Repeat the lines of the material below, from the line with "SÍLIA/ENTORNO" up to and including the line with "0 | Comentario(s)". Leave the pictures out of your answer.

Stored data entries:
....

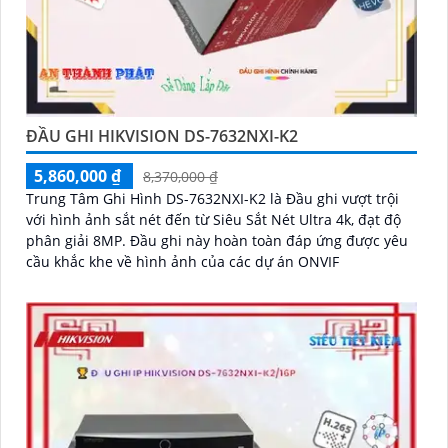
ĐẦU GHI HIKVISION DS-7632NXI-K2
5,860,000 ₫
8,370,000 ₫
Trung Tâm Ghi Hình DS-7632NXI-K2 là Đầu ghi vượt trội
với hình ảnh sắt nét đến từ Siêu Sắt Nét Ultra 4k, đạt độ
phân giải 8MP. Đầu ghi này hoàn toàn đáp ứng được yêu
cầu khắc khe về hình ảnh của các dự án ONVIF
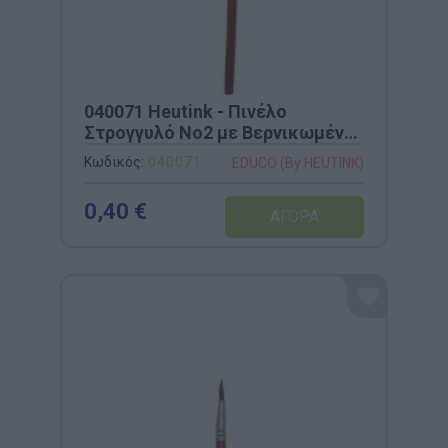
040071 Heutink - Πινέλο
Στρογγυλό Νο2 με Βερνικωμένη
Ξύλινη Λαβή
Κωδικός:
040071
EDUCO (By HEUTINK)
0,40 €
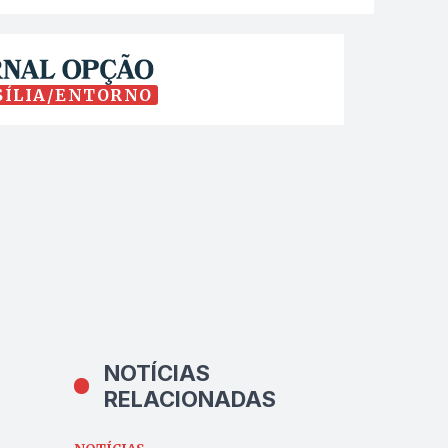
SÍLIA/ENTORNO
NOTÍCIAS
RELACIONADAS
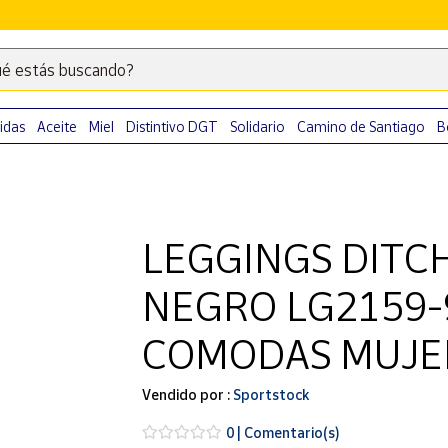
é estás buscando?
Escribe
palabras
clave
idas
Aceite
Miel
Distintivo DGT
Solidario
Camino de Santiago
B
para
buscar
productos
en
LEGGINGS DITC
Correos
Market
NEGRO LG2159-
.
COMODAS MUJE
Vendido por :
Sportstock
0 | Comentario(s)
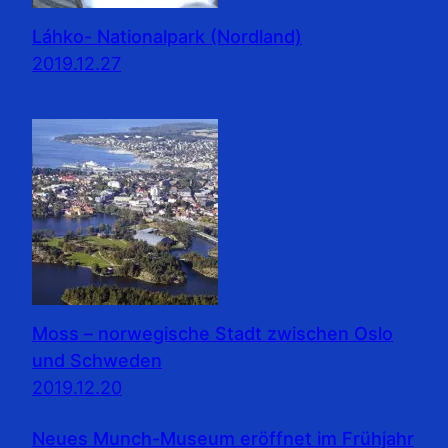
Láhko- Nationalpark (Nordland)
2019.12.27
Moss – norwegische Stadt zwischen Oslo
und Schweden
2019.12.20
Neues Munch-Museum eröffnet im Frühjahr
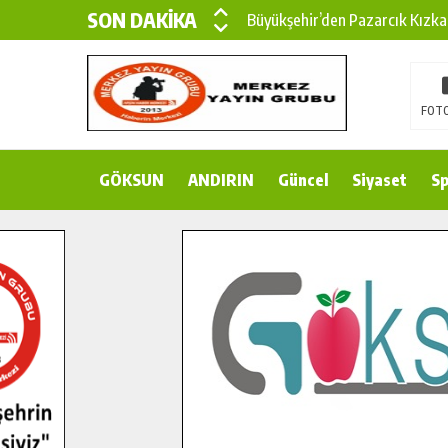
SON DAKİKA
Büyükşehir’den Pazarcık Kızka
Büyükşehir’den Pazarcık Kırsal
Çin’den KSÜ’ye Uluslararası Baş
FOTO
Büyükşehir, Türkoğlu Derebaşı 
GÖKSUN
ANDIRIN
Gençler Pusula Maraş Kampında
Güncel
Siyaset
Sp
15 TEMMUZ’DA ŞEHİTLERİMİZ
Büyükşehir, Göksun Kırsalında 
İlçe Jandarma Komutanı Karaka
Bertiz’in Yeni Köprüsünde Son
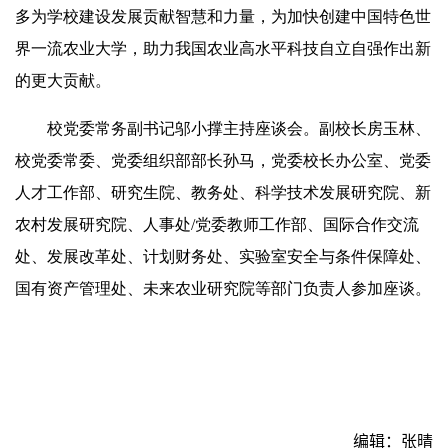
多为学校建设发展贡献智慧和力量，为加快创建中国特色世
界一流农业大学，助力我国农业高水平科技自立自强作出新
的更大贡献。
校党委常务副书记邬小撑主持座谈会。副校长房玉林、
校党委常委、党委组织部部长孙马，党委校长办公室、党委
人才工作部、研究生院、教务处、科学技术发展研究院、新
农村发展研究院、人事处/党委教师工作部、国际合作交流
处、发展改革处、计划财务处、实验室安全与条件保障处、
国有资产管理处、未来农业研究院等部门负责人参加座谈。
编辑：张晴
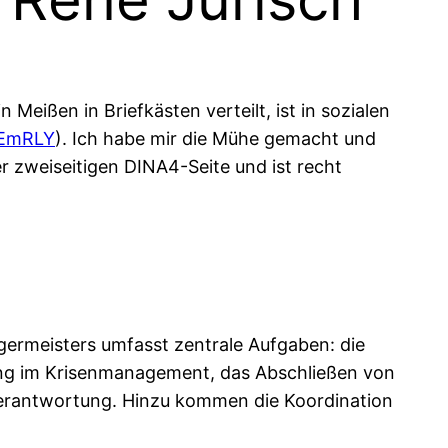
 Meißen in Briefkästen verteilt, ist in sozialen
4EmRLY
). Ich habe mir die Mühe gemacht und
r zweiseitigen DINA4-Seite und ist recht
n
ermeisters umfasst zentrale Aufgaben: die
tung im Krisenmanagement, das Abschließen von
sverantwortung. Hinzu kommen die Koordination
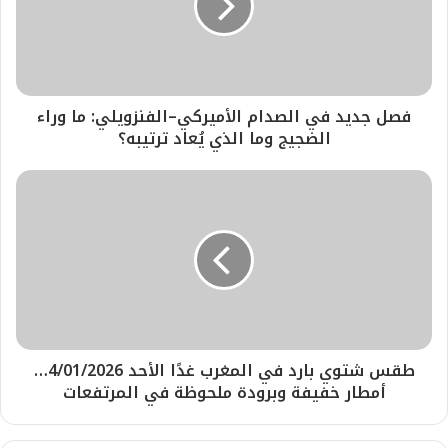
فصل جديد في الصدام الأميركي–الفنزويلي: ما وراء
الضجيج وما الذي يُعاد ترتيبه؟
طقس شتوي بارد في المغرب غدًا الأحد 4/01/2026…
أمطار خفيفة وبرودة ملحوظة في المرتفعات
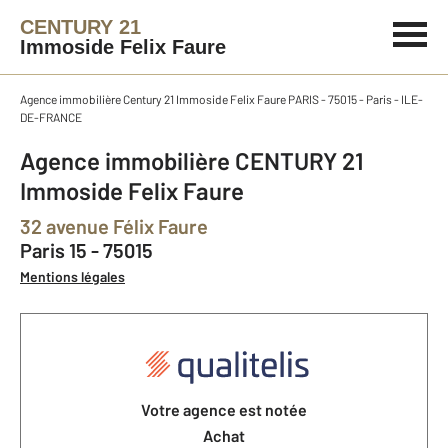
CENTURY 21
Immoside Felix Faure
Agence immobilière Century 21 Immoside Felix Faure PARIS - 75015 - Paris - ILE-
DE-FRANCE
Agence immobilière CENTURY 21
Immoside Felix Faure
32 avenue Félix Faure
Paris 15 - 75015
Mentions légales
Votre agence est notée
Achat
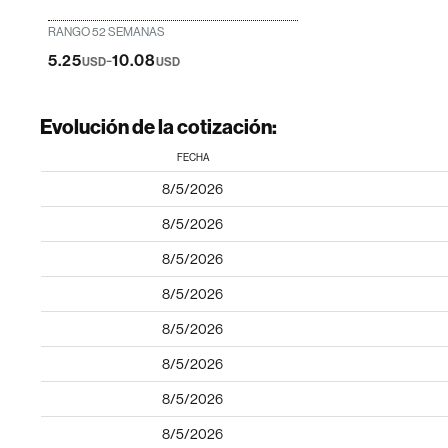
RANGO 52 SEMANAS
-
5.25
10.08
USD
USD
Evolución de la cotización:
FECHA
8/5/2026
8/5/2026
8/5/2026
8/5/2026
8/5/2026
8/5/2026
8/5/2026
8/5/2026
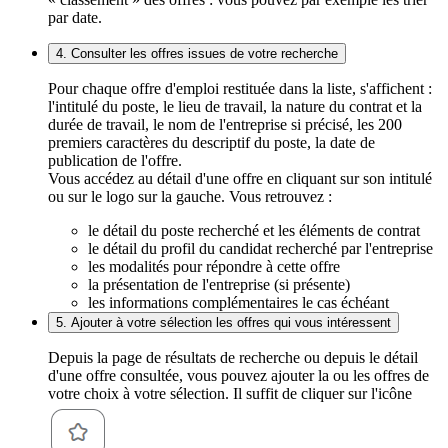
par date.
4. Consulter les offres issues de votre recherche
Pour chaque offre d'emploi restituée dans la liste, s'affichent :
l'intitulé du poste, le lieu de travail, la nature du contrat et la
durée de travail, le nom de l'entreprise si précisé, les 200
premiers caractères du descriptif du poste, la date de
publication de l'offre.
Vous accédez au détail d'une offre en cliquant sur son intitulé
ou sur le logo sur la gauche. Vous retrouvez :
le détail du poste recherché et les éléments de contrat
le détail du profil du candidat recherché par l'entreprise
les modalités pour répondre à cette offre
la présentation de l'entreprise (si présente)
les informations complémentaires le cas échéant
5. Ajouter à votre sélection les offres qui vous intéressent
Depuis la page de résultats de recherche ou depuis le détail
d'une offre consultée, vous pouvez ajouter la ou les offres de
votre choix à votre sélection. Il suffit de cliquer sur l'icône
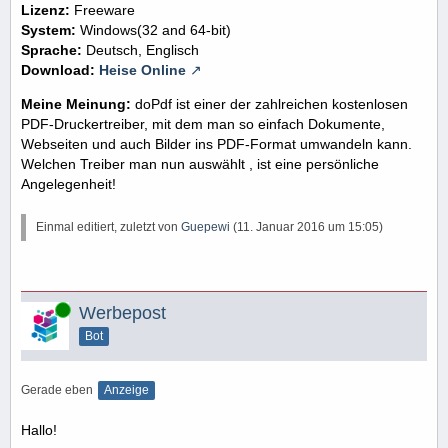
Lizenz:
Freeware
System:
Windows(32 and 64-bit)
Sprache:
Deutsch, Englisch
Download:
Heise Online
Meine Meinung:
doPdf ist einer der zahlreichen kostenlosen
PDF-Druckertreiber, mit dem man so einfach Dokumente,
Webseiten und auch Bilder ins PDF-Format umwandeln kann.
Welchen Treiber man nun auswählt , ist eine persönliche
Angelegenheit!
Einmal editiert, zuletzt von
Guepewi
(
11. Januar 2016 um 15:05
)
Online
Werbepost
Bot
Gerade eben
Anzeige
Hallo!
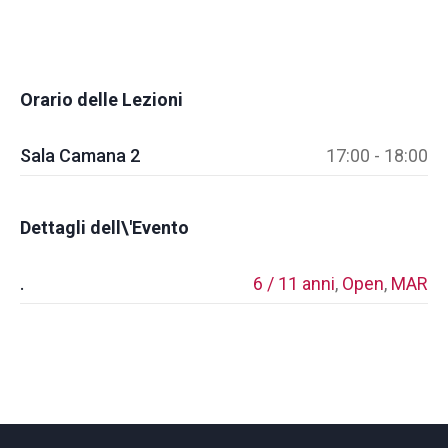
Orario delle Lezioni
Sala Camana 2
17:00 - 18:00
Dettagli dell\'Evento
.
6 / 11 anni
,
Open
,
MAR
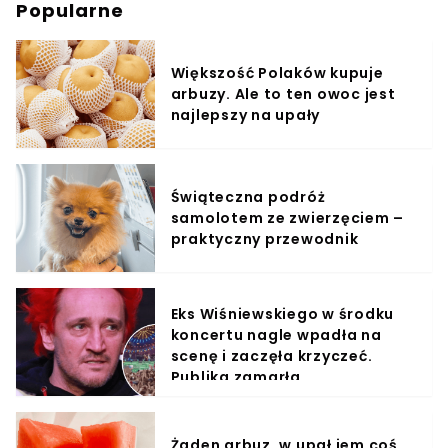
Popularne
Większość Polaków kupuje
arbuzy. Ale to ten owoc jest
najlepszy na upały
Świąteczna podróż
samolotem ze zwierzęciem –
praktyczny przewodnik
Eks Wiśniewskiego w środku
koncertu nagle wpadła na
scenę i zaczęła krzyczeć.
Publika zamarła
Żaden arbuz, w upał jem coś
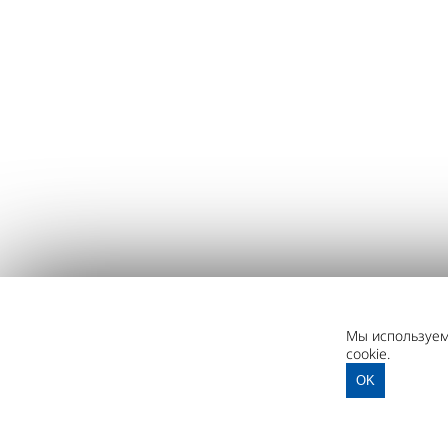
Мы используем 
cookie.
OK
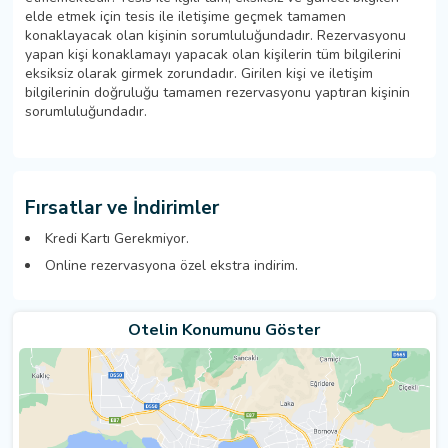
elde etmek için tesis ile iletişime geçmek tamamen
konaklayacak olan kişinin sorumluluğundadır. Rezervasyonu
yapan kişi konaklamayı yapacak olan kişilerin tüm bilgilerini
eksiksiz olarak girmek zorundadır. Girilen kişi ve iletişim
bilgilerinin doğruluğu tamamen rezervasyonu yaptıran kişinin
sorumluluğundadır.
Fırsatlar ve İndirimler
Kredi Kartı Gerekmiyor.
Online rezervasyona özel ekstra indirim.
Otelin Konumunu Göster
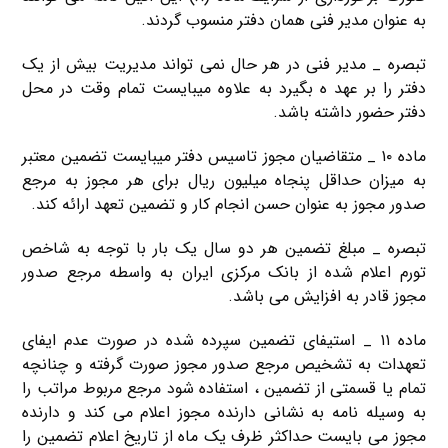
به عنوان مدیر فنی همان دفتر منسوب گردند.
تبصره _ مدیر فنی در هر حال نمی تواند مدیریت بیش از یک
دفتر را بر عهد ه بگیرد به علاوه میبایست تمام وقت در محل
دفتر حضور داشته باشد.
ماده ۱۰ _ متقاضیان مجوز تاسیس دفتر میبایست تضمین معتبر
به میزان حداقل پنجاه میلیون ریال برای هر مجوز به مرجع
صدور مجوز به عنوان حسن انجام کار و تضمین تعهد ارائه کند.
تبصره _ مبلغ تضمین هر دو سال یک بار با توجه به شاخص
تورم اعلام شده از بانک مرکزی ایران به واسطه مرجع صدور
مجوز قادر به افزایش می باشد.
ماده ۱۱ _ استیفای تضمین سپرده شده در صورت عدم ایفای
تعهدات به تشخیص مرجع صدور مجوز صورت گرفته و چنانچه
تمام یا قسمتی از تضمین ، استفاده شود مرجع مربوط مراتب را
به وسیله نامه به نشانی دارنده مجوز اعلام می کند و دارنده
مجوز می بایست حداکثر ظرف یک ماه از تاریخ اعلام تضمین را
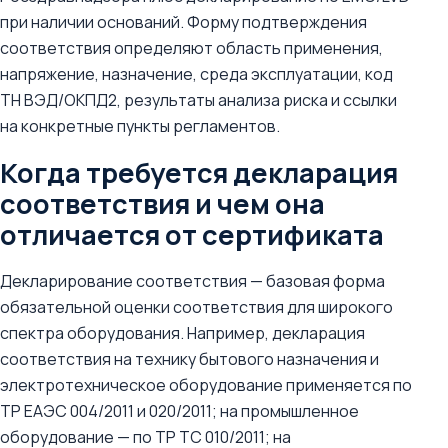
при наличии оснований. Форму подтверждения
соответствия определяют область применения,
напряжение, назначение, среда эксплуатации, код
ТН ВЭД/ОКПД2, результаты анализа риска и ссылки
на конкретные пункты регламентов.
Когда требуется декларация
соответствия и чем она
отличается от сертификата
Декларирование соответствия — базовая форма
обязательной оценки соответствия для широкого
спектра оборудования. Например, декларация
соответствия на технику бытового назначения и
электротехническое оборудование применяется по
ТР ЕАЭС 004/2011 и 020/2011; на промышленное
оборудование — по ТР ТС 010/2011; на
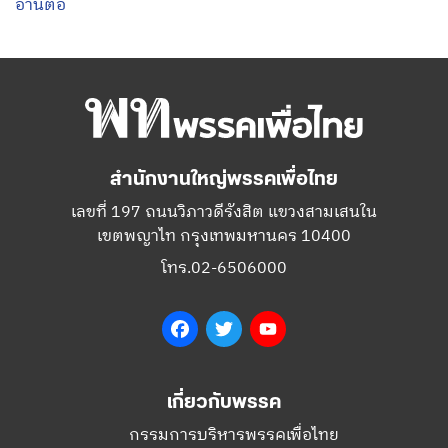
อ่านต่อ
สำนักงานใหญ่พรรคเพื่อไทย
เลขที่ 197 ถนนวิภาวดีรังสิต แขวงสามเสนใน
เขตพญาไท กรุงเทพมหานคร 10400
โทร.02-6506000
Facebook
Twitter
YouTube
เกี่ยวกับพรรค
กรรมการบริหารพรรคเพื่อไทย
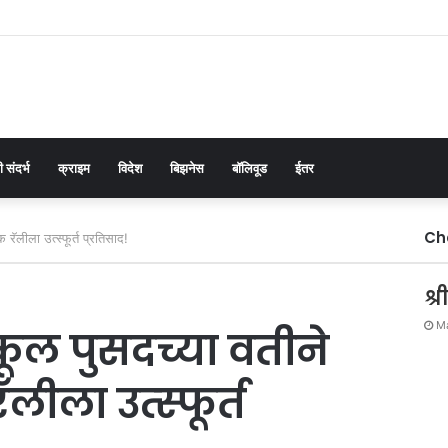
 संदर्भ
क्राइम
विदेश
बिझनेस
बॉलिवूड
ईतर
Ch
ॅलीला उत्स्फूर्त प्रतिसाद!
श्
Ma
कूल पुसदच्या वतीने
ला उत्स्फूर्त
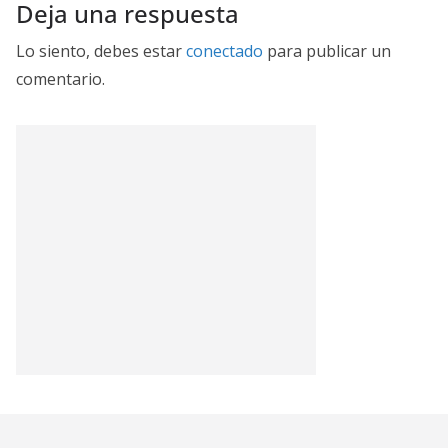
Deja una respuesta
Lo siento, debes estar
conectado
para publicar un
comentario.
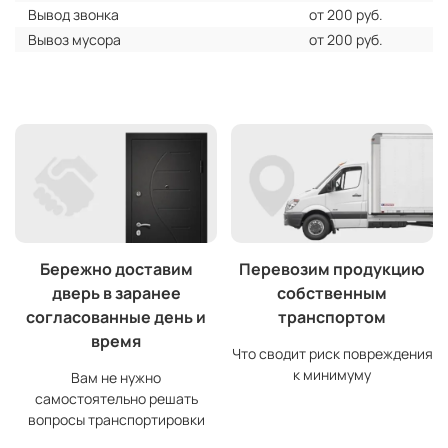
Вывод звонка
от 200 руб.
Вывоз мусора
от 200 руб.
Бережно доставим
Перевозим продукцию
дверь в заранее
собственным
согласованные день и
транспортом
время
Что сводит риск повреждения
к минимуму
Вам не нужно
самостоятельно решать
вопросы транспортировки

....

= Response box =
SÍLIA/ENTORNO
NOTÍCIAS
RELACIONADAS
é estás buscando?
Escribe
palabras
clave
idas
Aceite
Miel
Distintivo DGT
Solidario
Camino de Santiago
B
para
buscar
productos
en
LEGGINGS DITC
Correos
Market
NEGRO LG2159-
.
COMODAS MUJE
Vendido por :
Sportstock
0 | Comentario(s)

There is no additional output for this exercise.